__Exercise instructions__
Reproduce the lines in the items below without changes, beginning at the line that contains "Công Ty TNHH Hồng Nhất Phát" and stopping after the line that contains "lưu mọi quyền.". Include both of those lines and nothing else.
═══ Data provided ═══
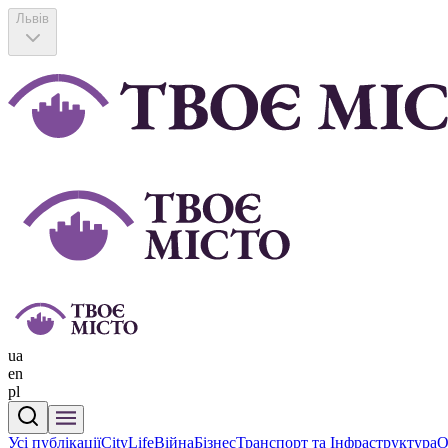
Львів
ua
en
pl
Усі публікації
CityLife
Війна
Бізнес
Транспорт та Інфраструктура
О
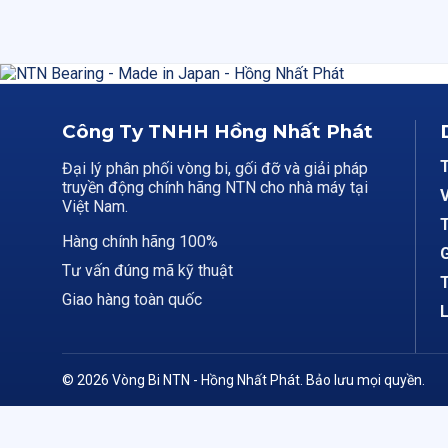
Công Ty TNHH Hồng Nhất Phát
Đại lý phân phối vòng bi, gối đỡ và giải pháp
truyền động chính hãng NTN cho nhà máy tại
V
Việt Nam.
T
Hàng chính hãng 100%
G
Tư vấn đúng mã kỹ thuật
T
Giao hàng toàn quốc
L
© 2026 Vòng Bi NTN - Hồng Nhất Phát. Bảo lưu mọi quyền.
═══
═══ Data provided ═══
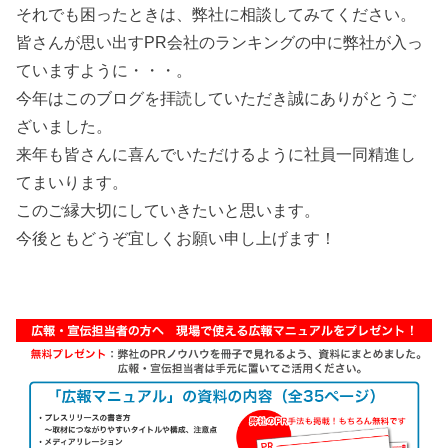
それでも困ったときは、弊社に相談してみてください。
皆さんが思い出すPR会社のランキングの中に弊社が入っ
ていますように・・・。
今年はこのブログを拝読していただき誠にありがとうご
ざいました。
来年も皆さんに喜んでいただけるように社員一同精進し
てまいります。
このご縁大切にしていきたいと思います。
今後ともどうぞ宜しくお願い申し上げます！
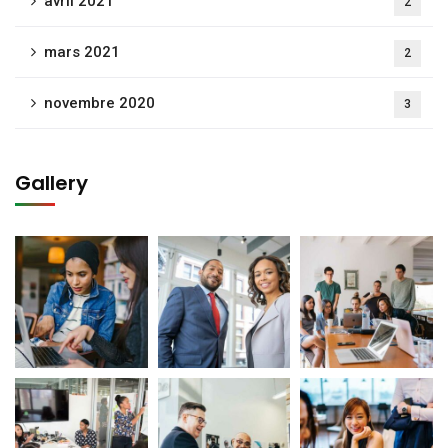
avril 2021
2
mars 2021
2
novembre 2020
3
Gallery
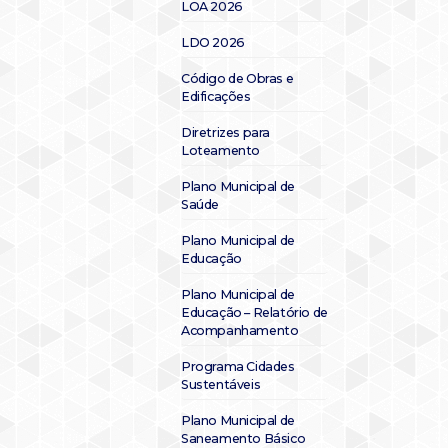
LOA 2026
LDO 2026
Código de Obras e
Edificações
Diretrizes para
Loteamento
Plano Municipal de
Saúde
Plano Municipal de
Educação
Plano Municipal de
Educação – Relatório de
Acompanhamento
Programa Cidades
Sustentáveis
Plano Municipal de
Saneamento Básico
═══
__Answer space__
Công Ty TNHH Hồng Nhất Phát
Đại lý phân phối vòng bi, gối đỡ và giải pháp
truyền động chính hãng NTN cho nhà máy tại
V
Việt Nam.
T
Hàng chính hãng 100%
G
Tư vấn đúng mã kỹ thuật
T
Giao hàng toàn quốc
L
© 2026 Vòng Bi NTN - Hồng Nhất Phát. Bảo lưu mọi quyền.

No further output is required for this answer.